18. "Womanizer" (2).


David, in his comment, points to the negative in "womanizer" that is not found in the word I supplied as more accurate, "woman-enjoyer." I missed that and I've worried ever since that I've underestimated "womanizer" and ought to make an adjustment.


I follow David where he feels the word's strength, in the negative judgment that the man is taking advantage of women. Then, through "simonize" and "martinize," I follow him to an association with products, things industrial, made for our use, to seeing that the man is taking advantage of women in a pretty cold, mechanical way. That makes "woman-enjoyer" and "philanderer" look weak.

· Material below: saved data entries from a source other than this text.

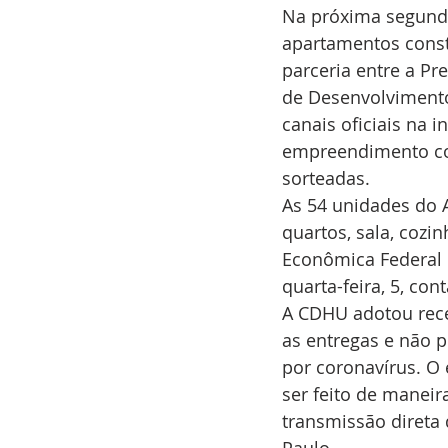
Na próxima segunda-
apartamentos const
parceria entre a P
de Desenvolvimento 
canais oficiais na 
empreendimento con
sorteadas.  
As 54 unidades do 
quartos, sala, cozi
Econômica Federal o
quarta-feira, 5, con
A CDHU adotou rece
as entregas e não 
por coronavírus. O 
ser feito de maneir
transmissão direta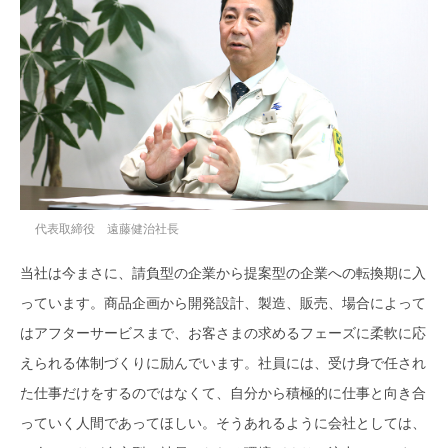
代表取締役 遠藤健治社長
当社は今まさに、請負型の企業から提案型の企業への転換期に入
っています。商品企画から開発設計、製造、販売、場合によって
はアフターサービスまで、お客さまの求めるフェーズに柔軟に応
えられる体制づくりに励んでいます。社員には、受け身で任され
た仕事だけをするのではなくて、自分から積極的に仕事と向き合
っていく人間であってほしい。そうあれるように会社としては、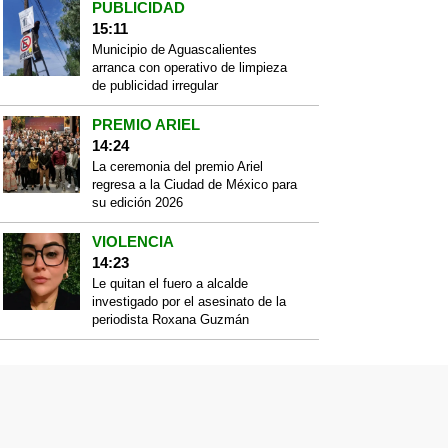
PUBLICIDAD
15:11
Municipio de Aguascalientes
arranca con operativo de limpieza
de publicidad irregular
PREMIO ARIEL
14:24
La ceremonia del premio Ariel
regresa a la Ciudad de México para
su edición 2026
VIOLENCIA
14:23
Le quitan el fuero a alcalde
investigado por el asesinato de la
periodista Roxana Guzmán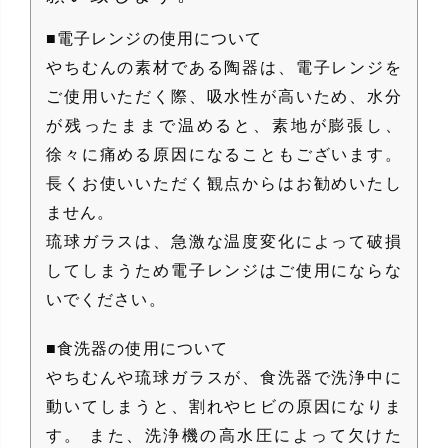
■電子レンジの使用について
やちむんの素材である陶器は、電子レンジを
ご使用いただく際、吸水性が高いため、水分
が残ったままで温めると、素地が膨張し、
徐々に痛める原因になることもございます。
長くお使いいただく観点からはお勧めいたし
ません。
琉球ガラスは、急激な温度変化によって破損
してしまうため電子レンジはご使用にならな
いでください。
■食洗器の使用について
やちむんや琉球ガラスが、食洗器で洗浄中に
動いてしまうと、割れやヒビの原因になりま
す。 また、洗浄機の高水圧によって欠けた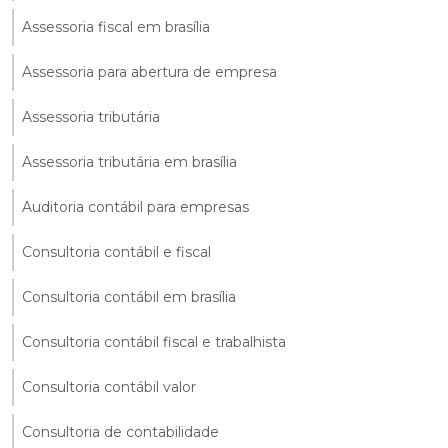
Assessoria fiscal em brasília
Assessoria para abertura de empresa
Assessoria tributária
Assessoria tributária em brasília
Auditoria contábil para empresas
Consultoria contábil e fiscal
Consultoria contábil em brasília
Consultoria contábil fiscal e trabalhista
Consultoria contábil valor
Consultoria de contabilidade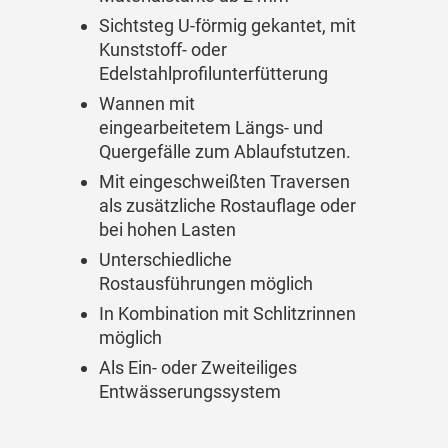
Sichtsteg U-förmig gekantet, mit
Kunststoff- oder
Edelstahlprofilunterfütterung
Wannen mit
eingearbeitetem Längs- und
Quergefälle zum Ablaufstutzen.
Mit eingeschweißten Traversen
als zusätzliche Rostauflage oder
bei hohen Lasten
Unterschiedliche
Rostausführungen möglich
In Kombination mit Schlitzrinnen
möglich
Als Ein- oder Zweiteiliges
Entwässerungssystem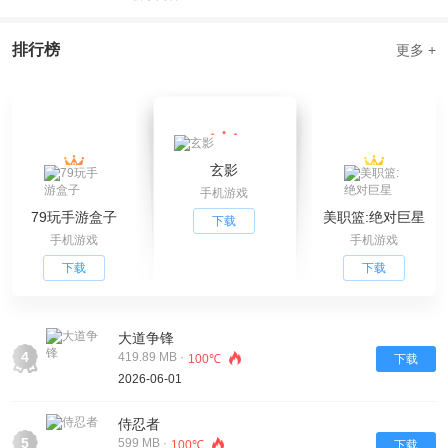
排行榜
更多 +
玄影
手机游戏
79玩手游盒子
美职篮:绝对巨星
下载
手机游戏
手机游戏
下载
下载
大道争锋
4
419.89 MB ·
100℃
下载
2026-06-01
侍忍者
5
599 MB ·
100℃
下载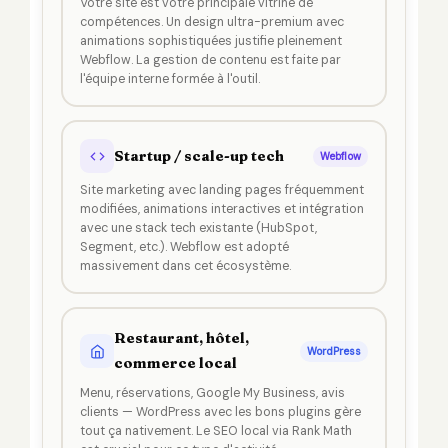
Votre site est votre principale vitrine de
compétences. Un design ultra-premium avec
animations sophistiquées justifie pleinement
Webflow. La gestion de contenu est faite par
l'équipe interne formée à l'outil.
Startup / scale-up tech
Webflow
Site marketing avec landing pages fréquemment
modifiées, animations interactives et intégration
avec une stack tech existante (HubSpot,
Segment, etc.). Webflow est adopté
massivement dans cet écosystème.
Restaurant, hôtel,
WordPress
commerce local
Menu, réservations, Google My Business, avis
clients — WordPress avec les bons plugins gère
tout ça nativement. Le SEO local via Rank Math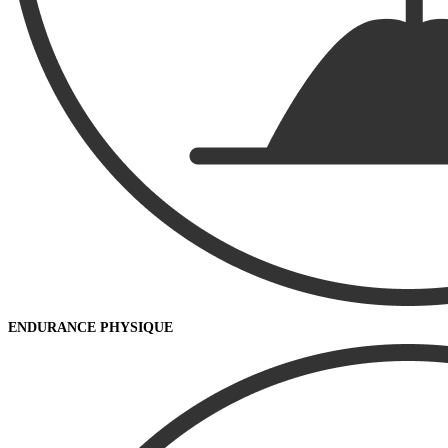
ENDURANCE PHYSIQUE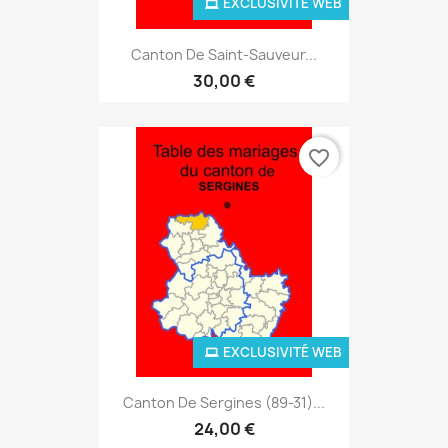
EXCLUSIVITÉ WEB
Canton De Saint-Sauveur...
30,00 €
favorite_border
EXCLUSIVITÉ WEB
Canton De Sergines (89-31)...
24,00 €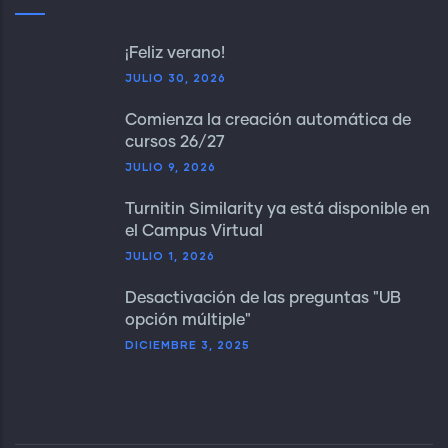
¡Feliz verano!
JULIO 30, 2026
Comienza la creación automática de
cursos 26/27
JULIO 9, 2026
Turnitin Similarity ya está disponible en
el Campus Virtual
JULIO 1, 2026
Desactivación de las preguntas "UB
opción múltiple"
DICIEMBRE 3, 2025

I get the best feeling for the strength of all these words when I picture them spoken within the man's hearing. I see him feeling put down some by "philanderer" and taking "woman-enjoyer" in stride. The word he would really like to hear, though, among those he has a chance of hearing, is "ladies' man." That's not far from the image he has of himself. He seduces women, he wins them, he romances them. That's his activity, a kind of romancing.


"The hell it is," says "womanizer." The word puts him in the sex industry. One of the categories in the workers' ads. "I do women." There's its great strength. Industrial strength. It blows all the romance away.


So now I think "womanizer" is a great word. So what if it doesn't fit the model "ize" form. A misfit is a small price to pay for such a benefit.


I'm wondering now about seeing the benefit in this word only in its suggestive power. To ridicule here, to laugh, is to put Casanova in the right perspective. The truth about seduction, according to Elizabeth Hardwick, is that though it "may be baneful, even tragic, the seducer at his work is essentially comic." If she's right the word I found inaccurate is right on the button.